Bei besagten 184 Euro war dann Schluss mit lustig. Der Kurs ist, wie man in Fachkreisen zu sagen pflegt, einfach weggebrochen. In wenigen Tagen fiel der Kurs auf 140, kurzes Dümpeln bei 130, dann 100 und jetzt unter 70. Es war nichts weiter passiert, als dass die Investment-Fonds den Höhepunkt offensichtlich für erreicht hielten und ihre Anteile mit dem entsprechenden Gewinn verkauften.

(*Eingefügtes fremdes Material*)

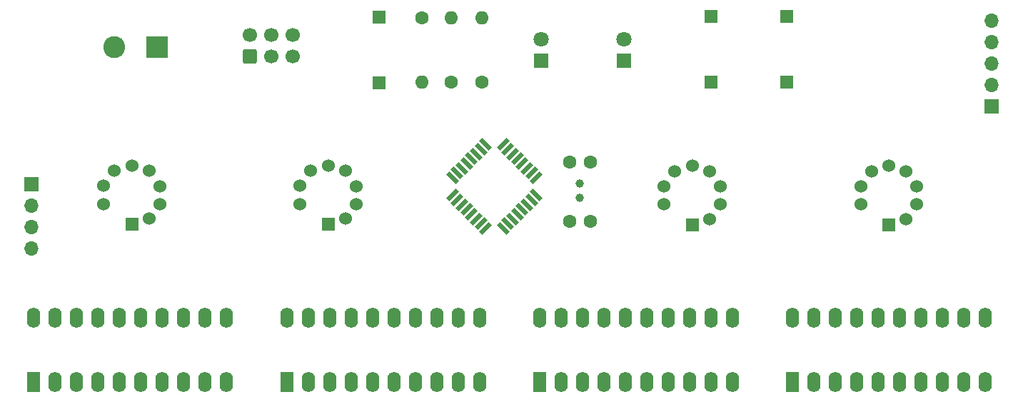
<source format=gbr>
G04 #@! TF.GenerationSoftware,KiCad,Pcbnew,6.0.4-6f826c9f35~116~ubuntu20.04.1*
G04 #@! TF.CreationDate,2022-04-12T09:58:38+02:00*
G04 #@! TF.ProjectId,numitron clock-rotated-numitrons,6e756d69-7472-46f6-9e20-636c6f636b2d,rev?*
G04 #@! TF.SameCoordinates,Original*
G04 #@! TF.FileFunction,Soldermask,Top*
G04 #@! TF.FilePolarity,Negative*
%FSLAX46Y46*%
G04 Gerber Fmt 4.6, Leading zero omitted, Abs format (unit mm)*
G04 Created by KiCad (PCBNEW 6.0.4-6f826c9f35~116~ubuntu20.04.1) date 2022-04-12 09:58:38*
%MOMM*%
%LPD*%
G01*
G04 APERTURE LIST*
G04 Aperture macros list*
%AMRoundRect*
0 Rectangle with rounded corners*
0 $1 Rounding radius*
0 $2 $3 $4 $5 $6 $7 $8 $9 X,Y pos of 4 corners*
0 Add a 4 corners polygon primitive as box body*
4,1,4,$2,$3,$4,$5,$6,$7,$8,$9,$2,$3,0*
0 Add four circle primitives for the rounded corners*
1,1,$1+$1,$2,$3*
1,1,$1+$1,$4,$5*
1,1,$1+$1,$6,$7*
1,1,$1+$1,$8,$9*
0 Add four rect primitives between the rounded corners*
20,1,$1+$1,$2,$3,$4,$5,0*
20,1,$1+$1,$4,$5,$6,$7,0*
20,1,$1+$1,$6,$7,$8,$9,0*
20,1,$1+$1,$8,$9,$2,$3,0*%
%AMRotRect*
0 Rectangle, with rotation*
0 The origin of the aperture is its center*
0 $1 length*
0 $2 width*
0 $3 Rotation angle, in degrees counterclockwise*
0 Add horizontal line*
21,1,$1,$2,0,0,$3*%
G04 Aperture macros list end*
%ADD10R,1.600000X2.400000*%
%ADD11O,1.600000X2.400000*%
%ADD12RotRect,1.600000X0.550000X135.000000*%
%ADD13RotRect,1.600000X0.550000X225.000000*%
%ADD14R,1.524000X1.524000*%
%ADD15C,1.524000*%
%ADD16RoundRect,0.250000X0.600000X-0.600000X0.600000X0.600000X-0.600000X0.600000X-0.600000X-0.600000X0*%
%ADD17C,1.700000*%
%ADD18C,1.600000*%
%ADD19O,1.600000X1.600000*%
%ADD20R,1.700000X1.700000*%
%ADD21O,1.700000X1.700000*%
%ADD22C,1.000000*%
%ADD23R,2.600000X2.600000*%
%ADD24C,2.600000*%
%ADD25R,1.800000X1.800000*%
%ADD26C,1.800000*%
%ADD27R,1.500000X1.500000*%
G04 APERTURE END LIST*
D10*
X133175000Y-127525000D03*
D11*
X135715000Y-127525000D03*
X138255000Y-127525000D03*
X140795000Y-127525000D03*
X143335000Y-127525000D03*
X145875000Y-127525000D03*
X148415000Y-127525000D03*
X150955000Y-127525000D03*
X153495000Y-127525000D03*
X156035000Y-127525000D03*
X156035000Y-119905000D03*
X153495000Y-119905000D03*
X150955000Y-119905000D03*
X148415000Y-119905000D03*
X145875000Y-119905000D03*
X143335000Y-119905000D03*
X140795000Y-119905000D03*
X138255000Y-119905000D03*
X135715000Y-119905000D03*
X133175000Y-119905000D03*
D10*
X103175000Y-127525000D03*
D11*
X105715000Y-127525000D03*
X108255000Y-127525000D03*
X110795000Y-127525000D03*
X113335000Y-127525000D03*
X115875000Y-127525000D03*
X118415000Y-127525000D03*
X120955000Y-127525000D03*
X123495000Y-127525000D03*
X126035000Y-127525000D03*
X126035000Y-119905000D03*
X123495000Y-119905000D03*
X120955000Y-119905000D03*
X118415000Y-119905000D03*
X115875000Y-119905000D03*
X113335000Y-119905000D03*
X110795000Y-119905000D03*
X108255000Y-119905000D03*
X105715000Y-119905000D03*
X103175000Y-119905000D03*
D10*
X193175000Y-127525000D03*
D11*
X195715000Y-127525000D03*
X198255000Y-127525000D03*
X200795000Y-127525000D03*
X203335000Y-127525000D03*
X205875000Y-127525000D03*
X208415000Y-127525000D03*
X210955000Y-127525000D03*
X213495000Y-127525000D03*
X216035000Y-127525000D03*
X216035000Y-119905000D03*
X213495000Y-119905000D03*
X210955000Y-119905000D03*
X208415000Y-119905000D03*
X205875000Y-119905000D03*
X203335000Y-119905000D03*
X200795000Y-119905000D03*
X198255000Y-119905000D03*
X195715000Y-119905000D03*
X193175000Y-119905000D03*
D12*
X158825305Y-109285103D03*
X159390990Y-108719417D03*
X159956676Y-108153732D03*
X160522361Y-107588047D03*
X161088047Y-107022361D03*
X161653732Y-106456676D03*
X162219417Y-105890990D03*
X162785103Y-105325305D03*
D13*
X162785103Y-103274695D03*
X162219417Y-102709010D03*
X161653732Y-102143324D03*
X161088047Y-101577639D03*
X160522361Y-101011953D03*
X159956676Y-100446268D03*
X159390990Y-99880583D03*
X158825305Y-99314897D03*
D12*
X156774695Y-99314897D03*
X156209010Y-99880583D03*
X155643324Y-100446268D03*
X155077639Y-101011953D03*
X154511953Y-101577639D03*
X153946268Y-102143324D03*
X153380583Y-102709010D03*
X152814897Y-103274695D03*
D13*
X152814897Y-105325305D03*
X153380583Y-105890990D03*
X153946268Y-106456676D03*
X154511953Y-107022361D03*
X155077639Y-107588047D03*
X155643324Y-108153732D03*
X156209010Y-108719417D03*
X156774695Y-109285103D03*
D14*
X204560000Y-108835000D03*
D15*
X206620000Y-108175000D03*
X207890000Y-106425000D03*
X207870000Y-104285000D03*
X206640000Y-102475000D03*
X204560000Y-101835000D03*
X202500000Y-102505000D03*
X201230000Y-104255000D03*
X201230000Y-106415000D03*
D14*
X181260000Y-108835000D03*
D15*
X183320000Y-108175000D03*
X184590000Y-106425000D03*
X184570000Y-104285000D03*
X183340000Y-102475000D03*
X181260000Y-101835000D03*
X179200000Y-102505000D03*
X177930000Y-104255000D03*
X177930000Y-106415000D03*
D10*
X163175000Y-127525000D03*
D11*
X165715000Y-127525000D03*
X168255000Y-127525000D03*
X170795000Y-127525000D03*
X173335000Y-127525000D03*
X175875000Y-127525000D03*
X178415000Y-127525000D03*
X180955000Y-127525000D03*
X183495000Y-127525000D03*
X186035000Y-127525000D03*
X186035000Y-119905000D03*
X183495000Y-119905000D03*
X180955000Y-119905000D03*
X178415000Y-119905000D03*
X175875000Y-119905000D03*
X173335000Y-119905000D03*
X170795000Y-119905000D03*
X168255000Y-119905000D03*
X165715000Y-119905000D03*
X163175000Y-119905000D03*
D16*
X128755000Y-88852500D03*
D17*
X128755000Y-86312500D03*
X131295000Y-88852500D03*
X131295000Y-86312500D03*
X133835000Y-88852500D03*
X133835000Y-86312500D03*
D18*
X152705000Y-91910000D03*
D19*
X152705000Y-84290000D03*
D14*
X114800000Y-108800000D03*
D15*
X116860000Y-108140000D03*
X118130000Y-106390000D03*
X118110000Y-104250000D03*
X116880000Y-102440000D03*
X114800000Y-101800000D03*
X112740000Y-102470000D03*
X111470000Y-104220000D03*
X111470000Y-106380000D03*
D18*
X166695000Y-108410000D03*
X169195000Y-108410000D03*
X149180000Y-84290000D03*
D19*
X149180000Y-91910000D03*
D14*
X138080000Y-108800000D03*
D15*
X140140000Y-108140000D03*
X141410000Y-106390000D03*
X141390000Y-104250000D03*
X140160000Y-102440000D03*
X138080000Y-101800000D03*
X136020000Y-102470000D03*
X134750000Y-104220000D03*
X134750000Y-106380000D03*
D18*
X156300000Y-91910000D03*
D19*
X156300000Y-84290000D03*
D20*
X102900000Y-104025000D03*
D21*
X102900000Y-106565000D03*
X102900000Y-109105000D03*
X102900000Y-111645000D03*
D20*
X216800000Y-94775000D03*
D21*
X216800000Y-92235000D03*
X216800000Y-89695000D03*
X216800000Y-87155000D03*
X216800000Y-84615000D03*
D22*
X167945000Y-103965000D03*
X167945000Y-105665000D03*
D23*
X117745000Y-87795000D03*
D24*
X112665000Y-87795000D03*
D25*
X163300000Y-89375000D03*
D26*
X163300000Y-86835000D03*
D25*
X173200000Y-89375000D03*
D26*
X173200000Y-86835000D03*
D27*
X183500000Y-91900000D03*
X183500000Y-84100000D03*
X192500000Y-91900000D03*
X192500000Y-84100000D03*
D18*
X166695000Y-101425000D03*
X169195000Y-101425000D03*
D27*
X144100000Y-84200000D03*
X144100000Y-92000000D03*
M02*

</source>
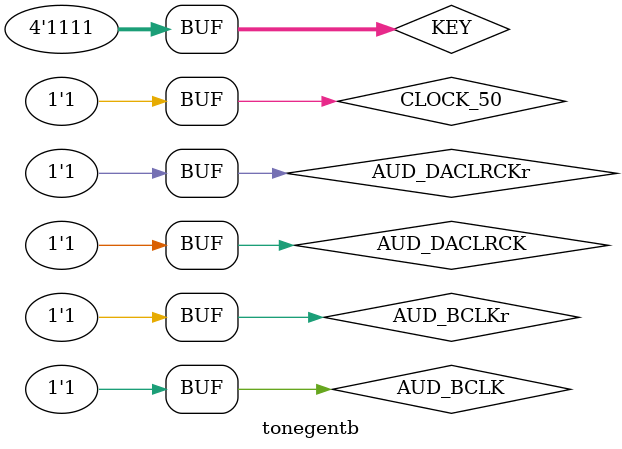
<source format=v>
`timescale 1ns/1ns

module tonegentb;

	reg  AUD_ADCDAT;
	wire AUD_ADCLRCK;
	reg  AUD_BCLKr;
	wire AUD_BCLK;
	wire AUD_DACDAT;
	reg  AUD_DACLRCKr;
	wire AUD_DACLRCK;
	wire AUD_XCKl;

	reg CLOCK2_50;
	reg CLOCK3_50;
	reg CLOCK4_50;
	reg CLOCK_50;

	wire FPGA_I2C_SCLK;
	wire FPGA_I2C_SDAT;

	reg [3:0] KEY;
	wire [9:0] LEDR;
	wire [35:0] GPIO;

	tonegen DUT(AUD_ADCDAT,
	            AUD_ADCLRCK,
	             AUD_BCLK,
	             AUD_DACDAT,
	             AUD_DACLRCK,
	             AUD_XCK,
	             CLOCK2_50,
	             CLOCK3_50,
	             CLOCK4_50,
	             CLOCK_50,
	             FPGA_I2C_SCLK,
	             FPGA_I2C_SDAT,
               KEY,
               LEDR,
               GPIO);

   wire [7:0] myReg0;
   wire [7:0] myReg1;
   wire [7:0] myReg2;
   wire [7:0] myReg3;
   wire [7:0] myReg4;
   wire [7:0] myReg5;
   wire [7:0] myReg6;
   wire [7:0] myReg7;
   
   i2cSlave receiver(.clk(CLOCK_50),
                     .rst(~KEY[0]),
                     .sda(FPGA_I2C_SDAT),
                     .scl(FPGA_I2C_SCLK),
                     .myReg0(myReg0),
                     .myReg1(myReg1),
                     .myReg2(myReg2),
                     .myReg3(myReg3),
                     .myReg4(myReg4),
                     .myReg5(myReg5),
                     .myReg6(myReg6),
                     .myReg7(myReg7)
                     );

   initial
     begin
        KEY[0] = 1'b1;
        KEY[1] = 1'b1;
        KEY[2] = 1'b1;
        KEY[3] = 1'b1;
        #200;
        KEY[0] = 1'b0; // reset
        #200;
        KEY[0] = 1'b1;
     end
   
   always 
     begin
        CLOCK_50 = 1'b0;
        #10;
        CLOCK_50 = 1'b1;
        #10;
     end

   always 
     begin
        AUD_BCLKr = 1'b0;
        #160;
        AUD_BCLKr = 1'b1;
        #160;
     end

   always 
     begin
        AUD_DACLRCKr = 1'b0;
        #10240;
        AUD_DACLRCKr = 1'b1;
        #10240;
     end

    assign AUD_BCLK    = AUD_BCLKr;
    assign AUD_DACLRCK = AUD_DACLRCKr;

	initial
	  begin
	     	#10000;
	     	KEY[2] = 1'b0;
	     	#50;
	     	KEY[2] = 1'b1;
	  end
	  
endmodule
</source>
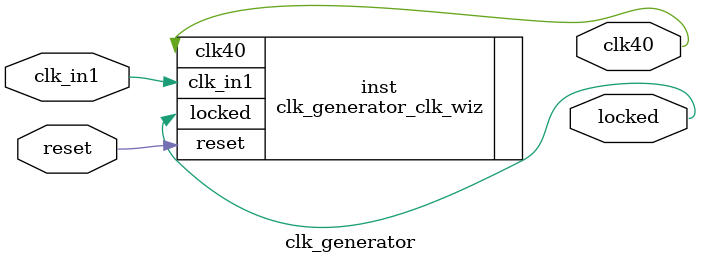
<source format=v>


`timescale 1ps/1ps

(* CORE_GENERATION_INFO = "clk_generator,clk_wiz_v6_0_6_0_0,{component_name=clk_generator,use_phase_alignment=true,use_min_o_jitter=false,use_max_i_jitter=false,use_dyn_phase_shift=false,use_inclk_switchover=false,use_dyn_reconfig=false,enable_axi=0,feedback_source=FDBK_AUTO,PRIMITIVE=MMCM,num_out_clk=1,clkin1_period=83.333,clkin2_period=10.0,use_power_down=false,use_reset=true,use_locked=true,use_inclk_stopped=false,feedback_type=SINGLE,CLOCK_MGR_TYPE=NA,manual_override=false}" *)

module clk_generator 
 (
  // Clock out ports
  output        clk40,
  // Status and control signals
  input         reset,
  output        locked,
 // Clock in ports
  input         clk_in1
 );

  clk_generator_clk_wiz inst
  (
  // Clock out ports  
  .clk40(clk40),
  // Status and control signals               
  .reset(reset), 
  .locked(locked),
 // Clock in ports
  .clk_in1(clk_in1)
  );

endmodule

</source>
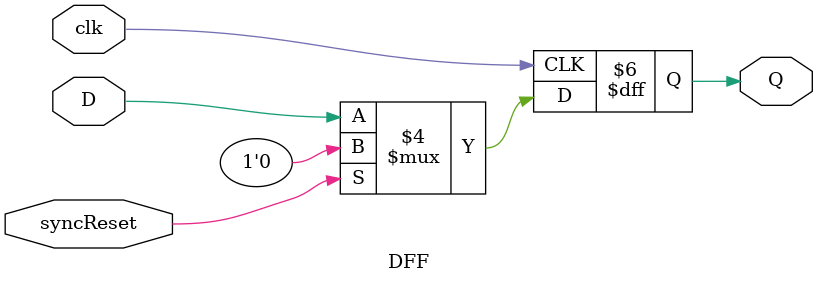
<source format=v>
`timescale 1ns / 1ps
module DFF(D,clk,syncReset,Q);
    input D;
    input clk;
    input syncReset;
    output reg Q;
    
always@(posedge clk)
begin
if (syncReset==1'b1)
	Q <= 1'b0;
else
	Q <= D;
end
endmodule
</source>
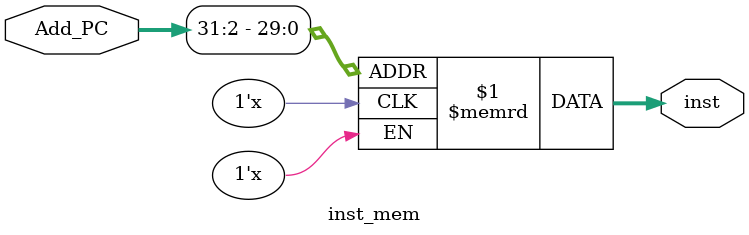
<source format=v>
module inst_mem(input wire [31:0] Add_PC,
output wire [31:0] inst);

reg [31:0] ROM_inst_mem [0:99];

//initial $readmemh("4th_program.txt",ROM_inst_mem);

assign inst= ROM_inst_mem[Add_PC[31:2]];


endmodule


</source>
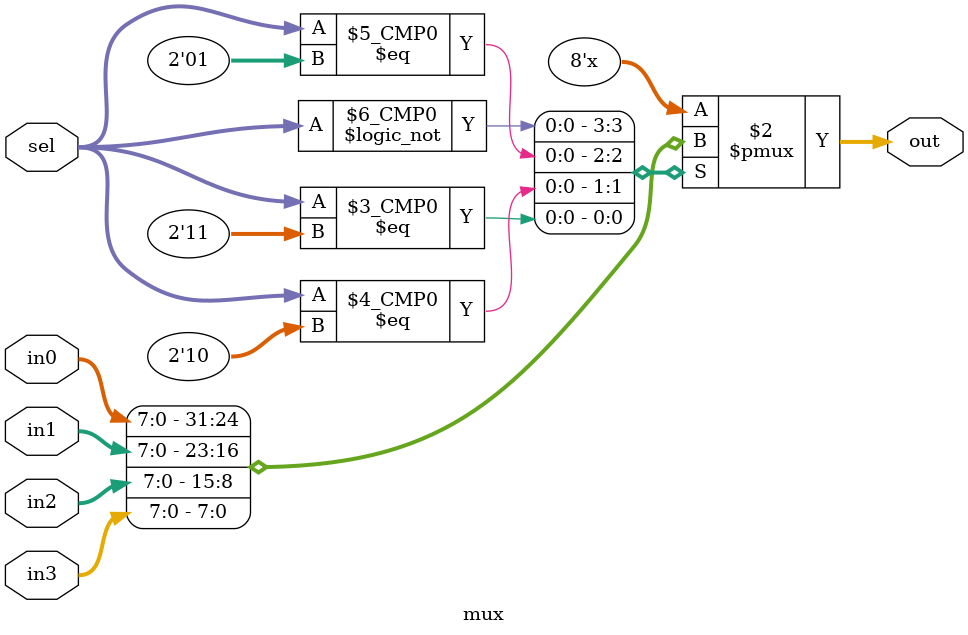
<source format=sv>

module mux
#(
    parameter BW = 8
)
(
    input logic [BW-1:0] in0,
    input logic [BW-1:0] in1,
    input logic [BW-1:0] in2,
    input logic [BW-1:0] in3,
    input logic [1:0] sel,
    output logic [BW-1:0] out
);
    always_comb begin
        case (sel)
            2'b00: out = in0;
            2'b01: out = in1;
            2'b10: out = in2;
            2'b11: out = in3;
            default: out = '0;
        endcase
    end
endmodule

</source>
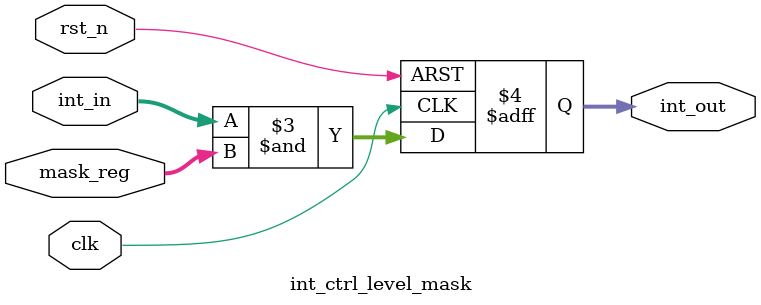
<source format=sv>
module int_ctrl_level_mask #(
    parameter N = 4
)(
    input                  clk,      // 系统时钟
    input                  rst_n,    // 低电平有效复位
    input      [N-1:0]     int_in,   // 中断输入信号
    input      [N-1:0]     mask_reg, // 中断掩码寄存器
    output reg [N-1:0]     int_out   // 中断输出信号
);

    // 优化布尔表达式 - 直接在always块中计算掩码
    // 避免额外的wire声明和assign语句，减少硬件资源
    
    // 时钟触发的寄存器逻辑
    always @(posedge clk or negedge rst_n) begin
        if (!rst_n) begin
            int_out <= {N{1'b0}};
        end else begin
            // 直接在时序逻辑中应用掩码，减少一层组合逻辑路径
            int_out <= int_in & mask_reg;
        end
    end

endmodule
</source>
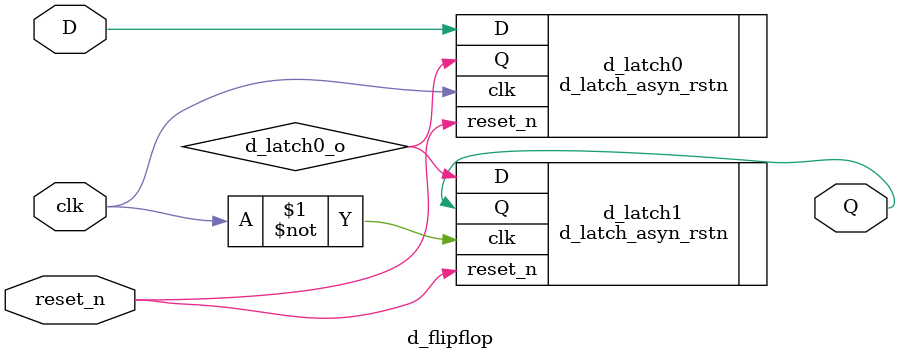
<source format=sv>
`timescale 1ns / 1ps


module d_flipflop(
    input logic clk, 
    input logic D, 
    input logic reset_n,
    output logic Q
);

logic d_latch0_o;
logic d_latch0_clk;
logic d_latch1_clk;

//assign d_latch0_clk = clk;
//assign d_latch1_clk = ~clk;

d_latch_asyn_rstn d_latch0(
    .clk(clk),
    .D(D),
    .reset_n(reset_n),
    .Q(d_latch0_o) 
);

d_latch_asyn_rstn d_latch1(
    .clk(~clk),
    .D(d_latch0_o),
    .reset_n(reset_n),
    .Q(Q)
);

endmodule : d_flipflop
</source>
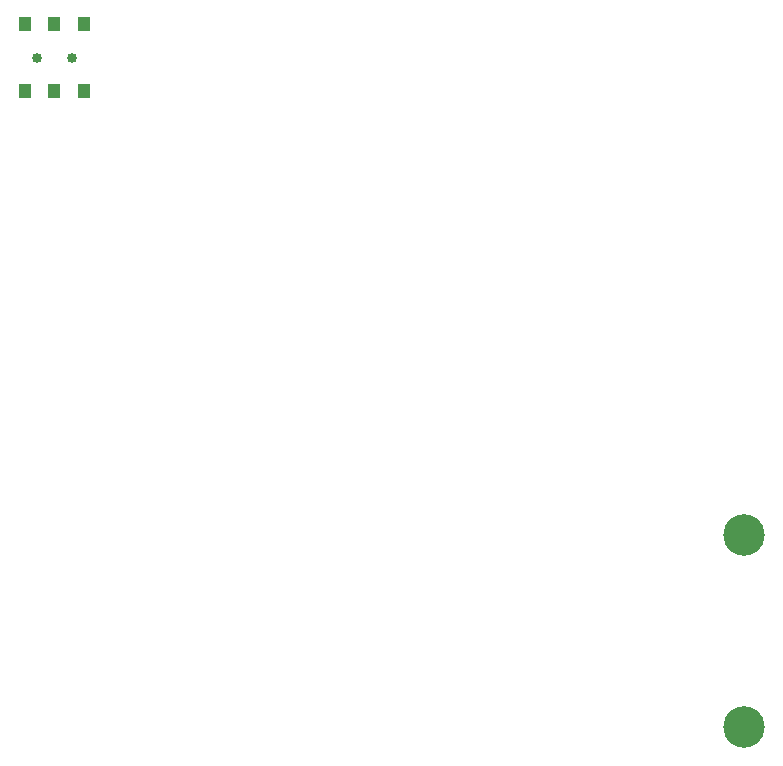
<source format=gtp>
G04 MADE WITH FRITZING*
G04 WWW.FRITZING.ORG*
G04 DOUBLE SIDED*
G04 HOLES PLATED*
G04 CONTOUR ON CENTER OF CONTOUR VECTOR*
%ASAXBY*%
%FSLAX23Y23*%
%MOIN*%
%OFA0B0*%
%SFA1.0B1.0*%
%ADD10C,0.138425*%
%ADD11C,0.033465*%
%ADD12R,0.039370X0.045276*%
%ADD13R,0.001000X0.001000*%
%LNPASTEMASK1*%
G90*
G70*
G54D10*
X4490Y1429D03*
X4490Y789D03*
G54D11*
X2133Y3020D03*
X2251Y3020D03*
G54D12*
X2093Y2909D03*
X2192Y2909D03*
X2290Y2909D03*
X2093Y3131D03*
X2192Y3131D03*
X2290Y3131D03*
G54D13*
D02*
G04 End of PasteMask1*
M02*
</source>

[file-periodicals#49]Den Zeitpunkt konnten die Kolleginnen und Kollegen natürlich nicht ahnen. Und während der Kurs immer weiter fiel, konnte man auch nicht verkaufen, denn das weiß schließlich jeder, dass man an der Börse auch einmal Geduld haben muss. Jetzt warten sie auf bessere Zeiten, und wenn die Nächste größere Anschaffung fällig wird, bleibt den meisten nichts anderes übrig, als zum aktuellen Tageskurs zu verkaufen, Gewinn hin oder her.
Den Vorstand muss die Sache sehr amüsiert haben: die Investment-Fonds hätten den Rahm abgeschöpft, dafür sei dann der „deutsche Kleinanleger“ eingestiegen. Der werde halt immer erst wach, wenn es vorbei sei, äußerte sich einer der Herren belustigt.
Einige Kollegen mussten jetzt erschreckt feststellen, dass auf ihren Kreditanträgen bei der Bank doch der eigene Name gestanden hat und der „gute Name der Firma“ bei der Kreditrückzahlung keine Rolle mehr spielte.

Es ist auch anzunehmen, dass sich bei der nächsten Tarifrunde die meisten Kollegen für Lohnerhöhungen entscheiden werden. Die können wir selbst beeinflussen, die „brechen nur weg“, wenn wir „wegbrechen“.